Twenty-one years ago (March 31st, 1999), Warner Brothers released a science fiction film that transcended the use of special effects and action sequences, making it one of the most influential films of all time. The Matrix was a philosophical understanding of how humans live in a world that is not “real”, manipulated by machines which use them as an energy source. Those that have been freed from this illusion are in a constant warfare with the machines and programs within the Matrix, and many believe “the One” is prophesized to free all humanity and finally end the war.

This masterpiece of a film alludes to several religions and thoughts on spirituality such as how there is a higher god that exists. Or how the world we live in is not the ultimate reality. Or even how humanity has one massive problem and solution, which are respectively ignorance and enlightenment. These speak to those respective cultures who practice these beliefs and they are drawn in further to the film’s ideology when presented through violence and spectacular action. If this feature spent way too much time explaining its thinking, it would have become an over bogged mess and exported possible determent from attaining a clear focus.

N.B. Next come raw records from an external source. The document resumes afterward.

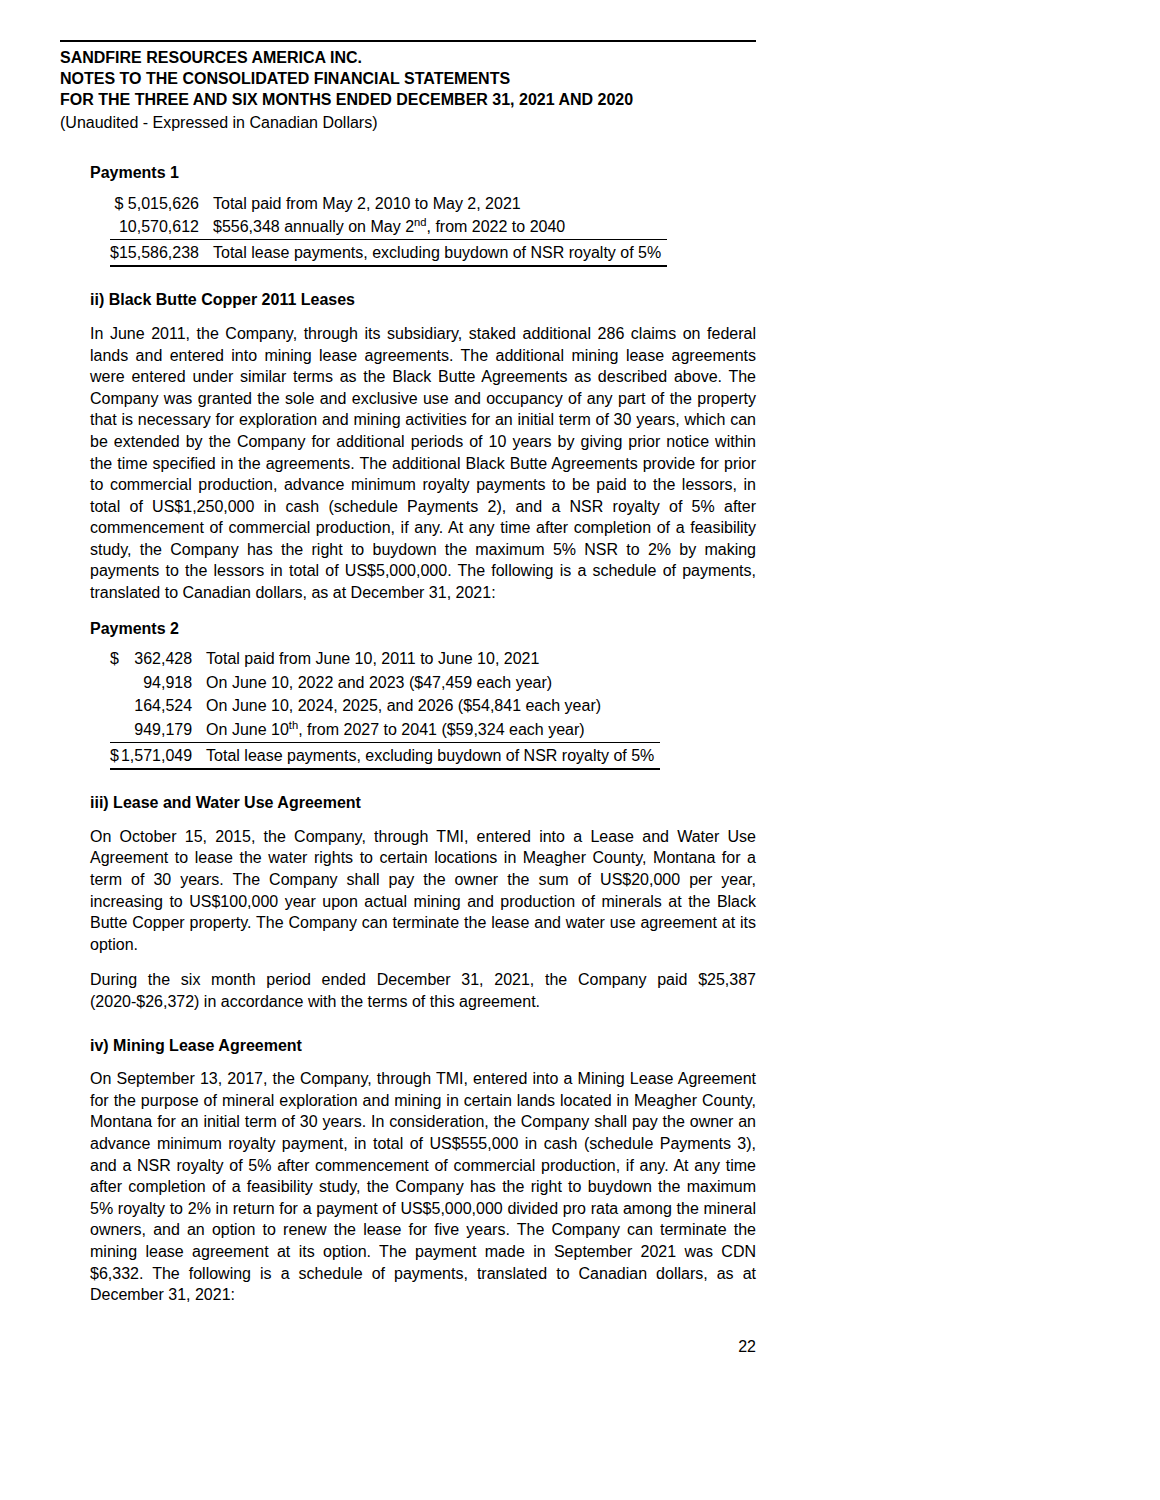Sandfire Resources America Inc.
Notes to the Consolidated Financial Statements
For the Three and Six Months Ended December 31, 2021 and 2020
(Unaudited - Expressed in Canadian Dollars)
Payments 1
| $ 5,015,626 | Total paid from May 2, 2010 to May 2, 2021 |
| 10,570,612 | $556,348 annually on May 2 nd , from 2022 to 2040 |
| $15,586,238 | Total lease payments, excluding buydown of NSR royalty of 5% |
ii) Black Butte Copper 2011 Leases
In June 2011, the Company, through its subsidiary, staked additional 286 claims on federal lands and entered into mining lease agreements. The additional mining lease agreements were entered under similar terms as the Black Butte Agreements as described above. The Company was granted the sole and exclusive use and occupancy of any part of the property that is necessary for exploration and mining activities for an initial term of 30 years, which can be extended by the Company for additional periods of 10 years by giving prior notice within the time specified in the agreements. The additional Black Butte Agreements provide for prior to commercial production, advance minimum royalty payments to be paid to the lessors, in total of US$1,250,000 in cash (schedule Payments 2), and a NSR royalty of 5% after commencement of commercial production, if any. At any time after completion of a feasibility study, the Company has the right to buydown the maximum 5% NSR to 2% by making payments to the lessors in total of US$5,000,000. The following is a schedule of payments, translated to Canadian dollars, as at December 31, 2021:
Payments 2
| $ | 362,428 | Total paid from June 10, 2011 to June 10, 2021 |
| | 94,918 | On June 10, 2022 and 2023 ($47,459 each year) |
| | 164,524 | On June 10, 2024, 2025, and 2026 ($54,841 each year) |
| | 949,179 | On June 10 th , from 2027 to 2041 ($59,324 each year) |
| $ | 1,571,049 | Total lease payments, excluding buydown of NSR royalty of 5% |
iii) Lease and Water Use Agreement
On October 15, 2015, the Company, through TMI, entered into a Lease and Water Use Agreement to lease the water rights to certain locations in Meagher County, Montana for a term of 30 years. The Company shall pay the owner the sum of US$20,000 per year, increasing to US$100,000 year upon actual mining and production of minerals at the Black Butte Copper property. The Company can terminate the lease and water use agreement at its option.
During the six month period ended December 31, 2021, the Company paid $25,387 (2020-$26,372) in accordance with the terms of this agreement.
iv) Mining Lease Agreement
On September 13, 2017, the Company, through TMI, entered into a Mining Lease Agreement for the purpose of mineral exploration and mining in certain lands located in Meagher County, Montana for an initial term of 30 years. In consideration, the Company shall pay the owner an advance minimum royalty payment, in total of US$555,000 in cash (schedule Payments 3), and a NSR royalty of 5% after commencement of commercial production, if any. At any time after completion of a feasibility study, the Company has the right to buydown the maximum 5% royalty to 2% in return for a payment of US$5,000,000 divided pro rata among the mineral owners, and an option to renew the lease for five years. The Company can terminate the mining lease agreement at its option. The payment made in September 2021 was CDN $6,332. The following is a schedule of payments, translated to Canadian dollars, as at December 31, 2021:
22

Furthermore, this film is a visual treat to watch. No matter how many times we re-watch Neo (Keanu Reeves) dodge the bullets from an Agent, it’s a scene that catapults this film from being something memorable to a feature that will continue to inspire others for the future of film-making. So many shots and bullet time effects were used to create an iconic sequence. It would go on to be utilized for games and parodied for some films such as Scary Movie and Shrek. The action sequences would serve as inspiration for Charlie’s Angels (2000), X-Men (2000) and more.

The film also strikes with the performances of Reeves, Carrie-Anne Moss, Laurence Fishburne and Hugo Weaving. Whether it is from Fishburne delivering memorable quotes or Weaving bringing an engagingly odd performance, these actors are the glue that hold the film together. Understanding their characters & philosophies is coupled by kick-ass action and breathtaking moments. Add in the music and direction by the Wachowskis, and they built a franchise we’ll still be talking for decades to come.

However, we have to address the elephant in the room though. The sequels sucked in comparison to the first Matrix film, and there’s no real argument to dispute that. The Matrix Reloaded and Revolutions were shot back to back and both released in 2003, four years after the first one. While they retained their special effects and beautiful choreography in action scenes, they fell heavily in storyline routes and pacing. It came to a point where the audience was more eloped with the action and pushed aside any type of story, and that did not bode well for the franchise.

The Matrix franchise is one we all talk about similarly to Star Wars, Lord of the Rings, Harry Potter and more. It just unfortunately falls in the same boat as the Terminator franchise. One or two phenomenal films, and then a catastrophic overthinking of sequels that makes one wonder why they were even considered. Now that a Matrix 4 is in the works with Reeves and Moss returning, this writer is both joyous at the thought and somewhat fearful for its performance. Let us hope that can properly wrap up the franchise on an admirable note.

For now, we should relish in what The Matrix has accomplished ever since its release in 1999. It signified the dawning of sci-fi films, and transformed incredible effects and action pieces. It will be remembered for what complex ideas it incorporated and presenting them in an appetizing fashion to audiences around the world. One of the greatest films of all time, this is a must see to anyone who enjoys action and thought-provoking principles.